## Yapılacak işler
(A) Tarımsal yatırımlar yazısına göre aşağıdaki soruları yanıtlayın:
(i) Yazının yazarı kimdir?
(ii) Çocuk ölümlerinin azalmasının nedeni olarak ne gösteriliyor?
(iii) Orta sınıfın artışı ve harcanabilir gelirin yükselmesinin, gıda tüketiminde nicelik dışında hangi yönün gelişmesinde itici etki yaptığı ileri sürülebilir?
(B) Tarımsal yatırımlar yazısında "Tarımsal üretime olan" sözlerini içeren yerle başlayıp "sorumluluğunu omuzlarımıza yüklüyor." sözleriyle biten bölümü hiç değiştirmeden döndürün.

## Verilen metin
**********
Tarımsal yatırımlar: "Sel önünden kütük kapma" dönemi mi?

Rüştü BOZKURT BUZDAĞININ DİBİ rustu.bozkurt@dunya.com

Tarımsal üretime olan talebin artacağını ileri sürmek için yeteri kadar gerekçe üretebilirsiniz.

Diyebilirsiniz ki, sağlık koşullarındaki gelişme nedeniyle çocuk ölümleri azalıyor; ortalama ömür uzuyor ve bu iki eğilim dünyamız hiçbir zaman barındırmadığı kadar insana aş yaratma sorumluluğunu omuzlarımıza yüklüyor.

Hızınızı alamaz, orta sınıfın artışını, harcanabilir gelir düzeyinin yükseldiğini, bu iki olgunun gıda maddeleri tüketiminde sadece nicelik gelişmesi yaratmadığını, niteliğin gelişmesinde de itici etki yaptığını ileri sürebilirsiniz.
**********
## Gösterilen veriler
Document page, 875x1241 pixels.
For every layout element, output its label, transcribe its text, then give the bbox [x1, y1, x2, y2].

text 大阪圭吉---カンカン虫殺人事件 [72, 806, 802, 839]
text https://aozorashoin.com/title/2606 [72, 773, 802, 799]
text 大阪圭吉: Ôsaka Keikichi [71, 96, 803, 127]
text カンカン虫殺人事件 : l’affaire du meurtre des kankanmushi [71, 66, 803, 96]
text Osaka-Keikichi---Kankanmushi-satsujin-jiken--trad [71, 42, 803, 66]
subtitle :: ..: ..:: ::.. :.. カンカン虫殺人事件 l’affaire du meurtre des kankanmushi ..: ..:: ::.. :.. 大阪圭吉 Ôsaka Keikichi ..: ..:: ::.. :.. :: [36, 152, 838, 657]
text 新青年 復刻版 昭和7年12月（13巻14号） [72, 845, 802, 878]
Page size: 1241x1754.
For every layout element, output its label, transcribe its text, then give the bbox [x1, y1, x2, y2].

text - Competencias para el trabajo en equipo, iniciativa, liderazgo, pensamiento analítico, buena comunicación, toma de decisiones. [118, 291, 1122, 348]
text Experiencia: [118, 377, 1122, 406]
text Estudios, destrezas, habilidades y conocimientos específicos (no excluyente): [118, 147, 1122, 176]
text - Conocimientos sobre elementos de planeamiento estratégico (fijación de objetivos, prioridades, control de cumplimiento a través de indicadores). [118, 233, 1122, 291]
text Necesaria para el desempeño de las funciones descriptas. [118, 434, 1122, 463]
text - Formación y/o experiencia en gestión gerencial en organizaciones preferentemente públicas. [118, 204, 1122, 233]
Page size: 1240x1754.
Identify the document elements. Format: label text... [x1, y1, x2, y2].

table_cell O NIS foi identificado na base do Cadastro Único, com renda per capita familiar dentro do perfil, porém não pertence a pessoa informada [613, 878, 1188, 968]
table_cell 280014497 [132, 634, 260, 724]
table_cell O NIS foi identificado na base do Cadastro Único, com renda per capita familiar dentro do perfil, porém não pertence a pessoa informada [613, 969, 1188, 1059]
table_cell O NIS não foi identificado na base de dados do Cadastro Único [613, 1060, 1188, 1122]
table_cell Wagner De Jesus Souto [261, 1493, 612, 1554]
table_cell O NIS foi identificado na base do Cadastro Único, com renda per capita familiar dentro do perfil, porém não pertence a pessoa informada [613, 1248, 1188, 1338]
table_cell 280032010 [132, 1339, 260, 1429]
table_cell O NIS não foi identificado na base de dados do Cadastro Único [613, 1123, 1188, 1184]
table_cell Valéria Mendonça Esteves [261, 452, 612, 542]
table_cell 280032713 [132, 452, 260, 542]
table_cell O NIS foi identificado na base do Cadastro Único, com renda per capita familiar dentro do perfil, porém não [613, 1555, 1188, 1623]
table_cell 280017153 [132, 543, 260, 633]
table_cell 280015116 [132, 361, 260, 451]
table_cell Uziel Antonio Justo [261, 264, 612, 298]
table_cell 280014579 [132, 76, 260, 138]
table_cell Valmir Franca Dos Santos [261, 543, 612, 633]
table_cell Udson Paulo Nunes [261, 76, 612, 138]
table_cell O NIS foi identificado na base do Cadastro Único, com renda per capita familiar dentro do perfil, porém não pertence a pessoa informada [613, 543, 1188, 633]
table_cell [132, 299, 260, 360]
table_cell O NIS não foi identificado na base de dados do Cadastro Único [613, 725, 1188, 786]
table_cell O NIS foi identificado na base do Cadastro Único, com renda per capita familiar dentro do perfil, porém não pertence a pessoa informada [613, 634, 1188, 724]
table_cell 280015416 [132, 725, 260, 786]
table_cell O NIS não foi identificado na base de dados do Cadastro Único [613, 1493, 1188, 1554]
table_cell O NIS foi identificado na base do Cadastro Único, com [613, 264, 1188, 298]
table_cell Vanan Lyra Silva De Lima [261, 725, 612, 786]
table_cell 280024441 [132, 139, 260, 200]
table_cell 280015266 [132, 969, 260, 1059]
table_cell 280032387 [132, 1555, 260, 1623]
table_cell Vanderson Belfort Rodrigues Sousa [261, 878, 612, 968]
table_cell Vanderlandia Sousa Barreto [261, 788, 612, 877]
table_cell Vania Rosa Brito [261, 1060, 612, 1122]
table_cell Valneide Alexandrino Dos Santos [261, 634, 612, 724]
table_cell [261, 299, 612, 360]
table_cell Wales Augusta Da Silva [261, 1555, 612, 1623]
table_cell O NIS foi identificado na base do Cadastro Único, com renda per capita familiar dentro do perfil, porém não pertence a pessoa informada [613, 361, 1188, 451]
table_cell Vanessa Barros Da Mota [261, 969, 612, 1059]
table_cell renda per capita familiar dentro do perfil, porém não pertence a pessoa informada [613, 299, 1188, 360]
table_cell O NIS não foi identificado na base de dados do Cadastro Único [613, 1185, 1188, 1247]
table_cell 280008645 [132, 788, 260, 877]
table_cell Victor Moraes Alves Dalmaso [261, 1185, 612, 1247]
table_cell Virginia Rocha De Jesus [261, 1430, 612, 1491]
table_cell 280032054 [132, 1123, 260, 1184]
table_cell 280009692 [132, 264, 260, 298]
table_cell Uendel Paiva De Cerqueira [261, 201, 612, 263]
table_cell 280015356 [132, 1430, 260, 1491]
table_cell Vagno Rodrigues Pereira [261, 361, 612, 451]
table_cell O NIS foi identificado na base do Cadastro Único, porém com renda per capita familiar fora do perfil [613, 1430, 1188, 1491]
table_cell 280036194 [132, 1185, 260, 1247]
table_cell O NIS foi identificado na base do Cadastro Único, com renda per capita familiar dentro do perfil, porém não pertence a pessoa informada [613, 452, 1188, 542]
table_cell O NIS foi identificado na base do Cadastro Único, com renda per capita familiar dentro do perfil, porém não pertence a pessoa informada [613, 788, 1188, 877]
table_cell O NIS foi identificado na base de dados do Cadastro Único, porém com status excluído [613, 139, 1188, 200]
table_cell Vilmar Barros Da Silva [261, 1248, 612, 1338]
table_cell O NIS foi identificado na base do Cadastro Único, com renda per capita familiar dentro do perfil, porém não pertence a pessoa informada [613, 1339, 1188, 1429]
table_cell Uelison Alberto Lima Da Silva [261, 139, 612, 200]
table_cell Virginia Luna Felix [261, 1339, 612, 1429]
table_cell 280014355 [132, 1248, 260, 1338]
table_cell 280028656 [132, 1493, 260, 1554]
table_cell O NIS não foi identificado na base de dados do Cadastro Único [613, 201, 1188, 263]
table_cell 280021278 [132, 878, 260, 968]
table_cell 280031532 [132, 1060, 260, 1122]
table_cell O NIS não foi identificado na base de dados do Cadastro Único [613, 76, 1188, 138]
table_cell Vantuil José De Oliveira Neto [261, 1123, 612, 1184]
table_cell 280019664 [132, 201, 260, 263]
**********
## Görevlerin yanıtları
(A)
(i) Rüştü Bozkurt
(ii) Sağlık koşullarındaki gelişme
(iii) Nitelik

(B)
Tarımsal üretime olan talebin artacağını ileri sürmek için yeteri kadar gerekçe üretebilirsiniz.

Diyebilirsiniz ki, sağlık koşullarındaki gelişme nedeniyle çocuk ölümleri azalıyor; ortalama ömür uzuyor ve bu iki eğilim dünyamız hiçbir zaman barındırmadığı kadar insana aş yaratma sorumluluğunu omuzlarımıza yüklüyor.